Le titre de l’ouvrage résume à lui seul l’ambition de Danièle Kergoat qui écrit en première page d’introduction : « la révolte contre les rapports de classe, de sexe et de race [1] a structuré ma vie et orienté mes recherches » (p. 9). Pour Kergoat, qui dit révolte, dit « nécessité de comprendre les ressorts et les mécanismes des systèmes de domination » (ibid.), socle d’un vaste programme de recherche dont le livre retrace les lignes de force. Répertoriés en trois parties, « penser les dominations », « penser le travail » et « penser l’émancipation », les textes réunis livrent les outils théoriques développés par l’auteure et les résultats de ses enquêtes de terrain, mais esquissent également les contours d’une pratique sociale de recherche.
Une sociologie incarnée et historicisée
Ce livre est plus qu’une occasion de (re)lire certains articles qui ont irrigué la sociologie du travail, comme la sociologie féministe depuis la fin des années 1970 ; en effet, les différentes introductions permettent à l’auteure de se positionner dans le champ théorique, mais aussi dans les histoires collectives qui ont marqué son parcours intellectuel. L’ouvrage s’ouvre et s’achève d’ailleurs sur les mêmes mots : « ‘ma’ sociologie témoigne » (p. 9 & p. 333) écrit-elle de son militantisme et de sa participation aux différents mouvements sociaux (le mouvement ouvrier, la guerre de libération menée par les Algériens et le mouvement des femmes). Ne nous méprenons pas, l’usage du pronom personnel ne renvoie pas à une pensée isolée, mais à la volonté de battre en brèche l’idée d’une neutralité axiologique portée d’ailleurs par nombre de chercheuses féministes. En explicitant d’où elle parle, Danièle Kergoat porte un regard réflexif rare sur une trajectoire académique, ainsi étoffée d’une dimension collective et incarnée. Se battre disent-elles... signe certes la révolte de l’auteure, mais donne surtout voix au chapitre à la révolte des femmes rencontrées sur le terrain. Dans cet ouvrage, elle développe une sociologie qui remet « au centre de l’analyse le sujet politique (et non plus seulement les victimes de la domination) » (p. 140), qui s’attache à lire et à comprendre la volonté des femmes et des hommes de transgresser, ainsi que la force qu’elles et ils déploient pour résister et créer « un espace de liberté » (p. 27). Les répétitions, dues à la nature même de l’ouvrage, soulignent les points nodaux d’une pensée qui fonctionne par empilement, que les lectrices et lecteurs suivront d’autant plus aisément.

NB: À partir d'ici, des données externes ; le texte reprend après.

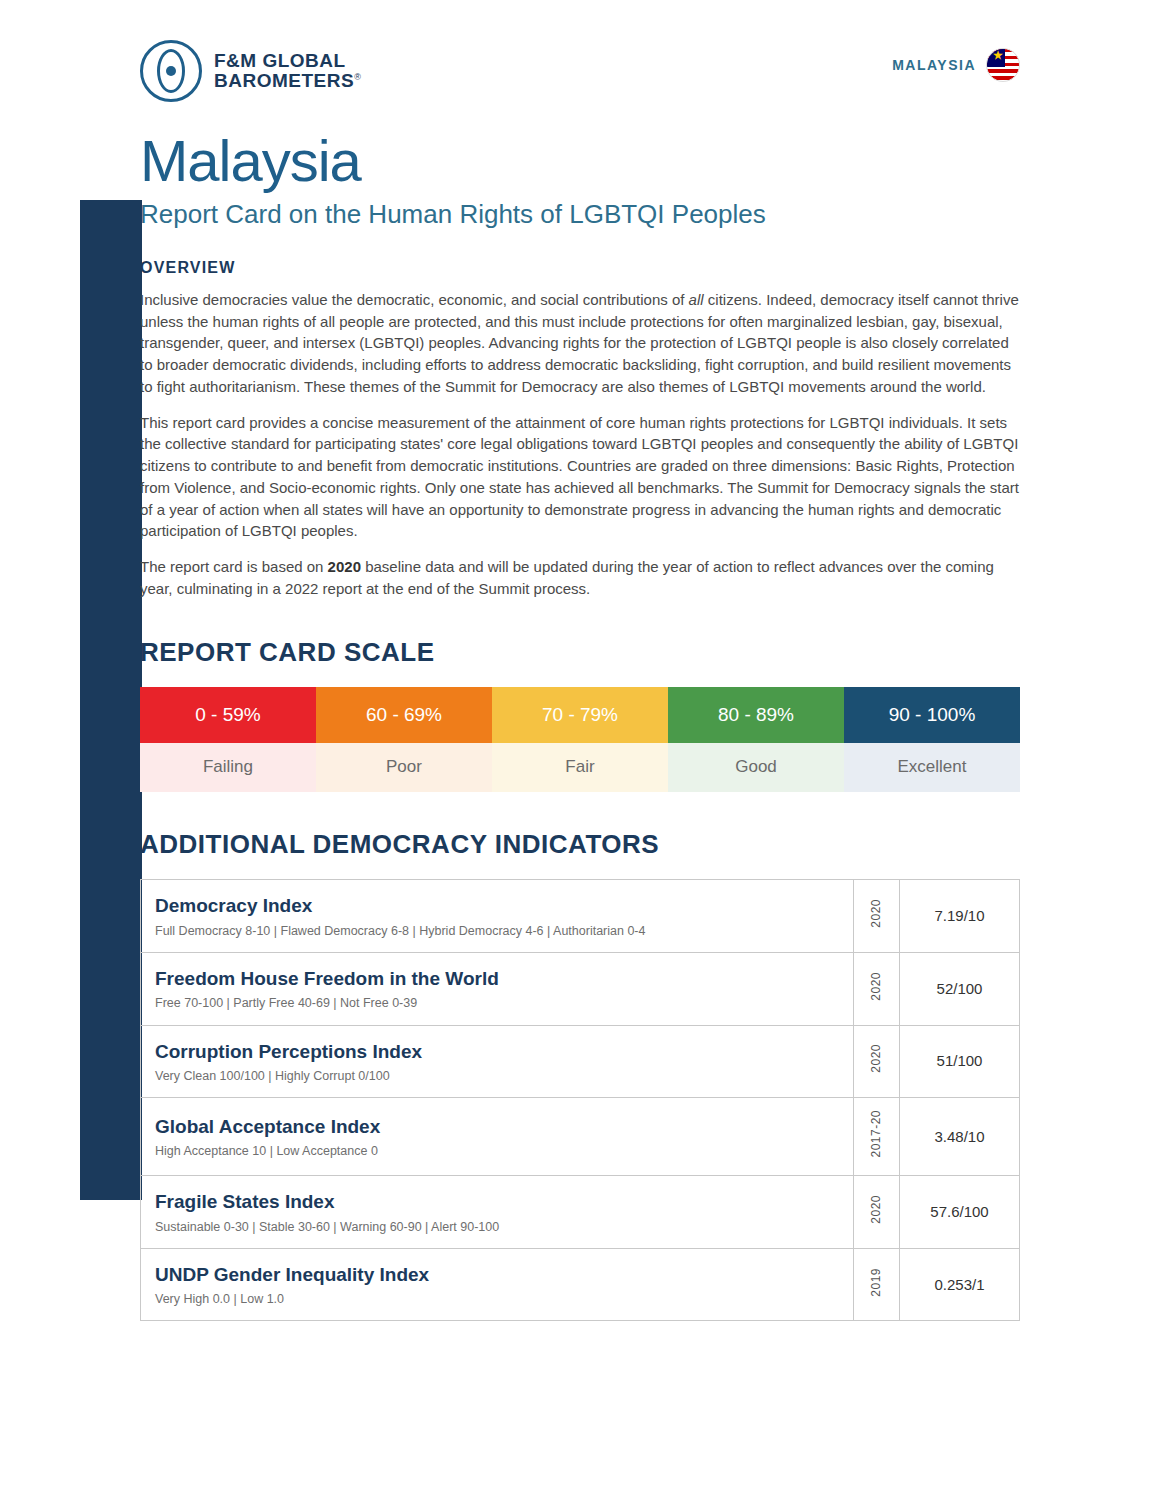F&M GLOBAL BAROMETERS®
MALAYSIA
Malaysia
Report Card on the Human Rights of LGBTQI Peoples
OVERVIEW
Inclusive democracies value the democratic, economic, and social contributions of all citizens. Indeed, democracy itself cannot thrive unless the human rights of all people are protected, and this must include protections for often marginalized lesbian, gay, bisexual, transgender, queer, and intersex (LGBTQI) peoples. Advancing rights for the protection of LGBTQI people is also closely correlated to broader democratic dividends, including efforts to address democratic backsliding, fight corruption, and build resilient movements to fight authoritarianism. These themes of the Summit for Democracy are also themes of LGBTQI movements around the world.
This report card provides a concise measurement of the attainment of core human rights protections for LGBTQI individuals. It sets the collective standard for participating states' core legal obligations toward LGBTQI peoples and consequently the ability of LGBTQI citizens to contribute to and benefit from democratic institutions. Countries are graded on three dimensions: Basic Rights, Protection from Violence, and Socio-economic rights. Only one state has achieved all benchmarks. The Summit for Democracy signals the start of a year of action when all states will have an opportunity to demonstrate progress in advancing the human rights and democratic participation of LGBTQI peoples.
The report card is based on 2020 baseline data and will be updated during the year of action to reflect advances over the coming year, culminating in a 2022 report at the end of the Summit process.
REPORT CARD SCALE
| 0 - 59% | 60 - 69% | 70 - 79% | 80 - 89% | 90 - 100% |
| Failing | Poor | Fair | Good | Excellent |
ADDITIONAL DEMOCRACY INDICATORS
| Democracy Index Full Democracy 8-10 / Flawed Democracy 6-8 / Hybrid Democracy 4-6 / Authoritarian 0-4 | 2020 | 7.19/10 |
| Freedom House Freedom in the World Free 70-100 / Partly Free 40-69 / Not Free 0-39 | 2020 | 52/100 |
| Corruption Perceptions Index Very Clean 100/100 / Highly Corrupt 0/100 | 2020 | 51/100 |
| Global Acceptance Index High Acceptance 10 / Low Acceptance 0 | 2017-20 | 3.48/10 |
| Fragile States Index Sustainable 0-30 / Stable 30-60 / Warning 60-90 / Alert 90-100 | 2020 | 57.6/100 |
| UNDP Gender Inequality Index Very High 0.0 / Low 1.0 | 2019 | 0.253/1 |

Révolte féconde : des outils pour penser le monde
La première partie du livre a pour objet de penser la domination et de « repérer les façons parfois inattendues dont elle se manifeste » (p. 26). En montrant qu’ « ouvrière n’est pas le féminin d’ouvrier », les premiers textes font voler en éclat l’homogénéité supposée de la classe ouvrière. Kergoat montre bien la portée heuristique d’une analyse qui tient compte de l’imbrication des sphères productive et reproductive. Affirmant à plusieurs reprises sa perspective féministe et matérialiste, elle rappelle que l’analyse du travail ne saurait faire
l’impasse sur le travail domestique réalisé gratuitement par les femmes dans la sphère privée. Pour l’auteure, la division du travail constitue d’ailleurs l’enjeu central des rapports sociaux de classe, de sexe et de race. Les textes suivants précisent son cadre d’analyse en termes de rapports sociaux. Pour Kergoat, « un rapport social est une relation antagonique entre deux groupes sociaux, établie autour d’un enjeu » (p. 126). La distinction qu’elle opère entre rapport social et relations sociales lui permet de montrer que s’il y a bien « déplacement des lignes de tensions » (p. 128) dans les relations sociales, notamment entre les groupes des femmes et celui des hommes, en revanche, le rapport social reste inentamé : il « continue à opérer et à s’exprimer sous ses trois formes canoniques : exploitation, domination, oppression » (ibid.). L’ancrage empirique des différents articles permet d’illustrer le caractère dynamique, toujours mouvant, des rapports sociaux et leur historicité à la fois objective et subjective. Kergoat mentionne par exemple l’émergence de rapports sociaux entre femmes, inédits historiquement, du fait de l’externalisation du travail domestique par certaines femmes des pays du Nord. S’inscrivant en marge du « paradigme de l’intersectionnalité [2] », qui tendrait à « figer les catégories, à les naturaliser » (p. 133), l’auteure développe les concepts de « consubstantialité » et de « coextensivité » pour désigner respectivement « l’entrecroisement dynamique complexe de l’ensemble des rapports sociaux » (p.136) et le fait qu’ils se coproduisent et reproduisent mutuellement. Pour l’auteure, le fait qu’ils forment système n’exclut pas des contradictions.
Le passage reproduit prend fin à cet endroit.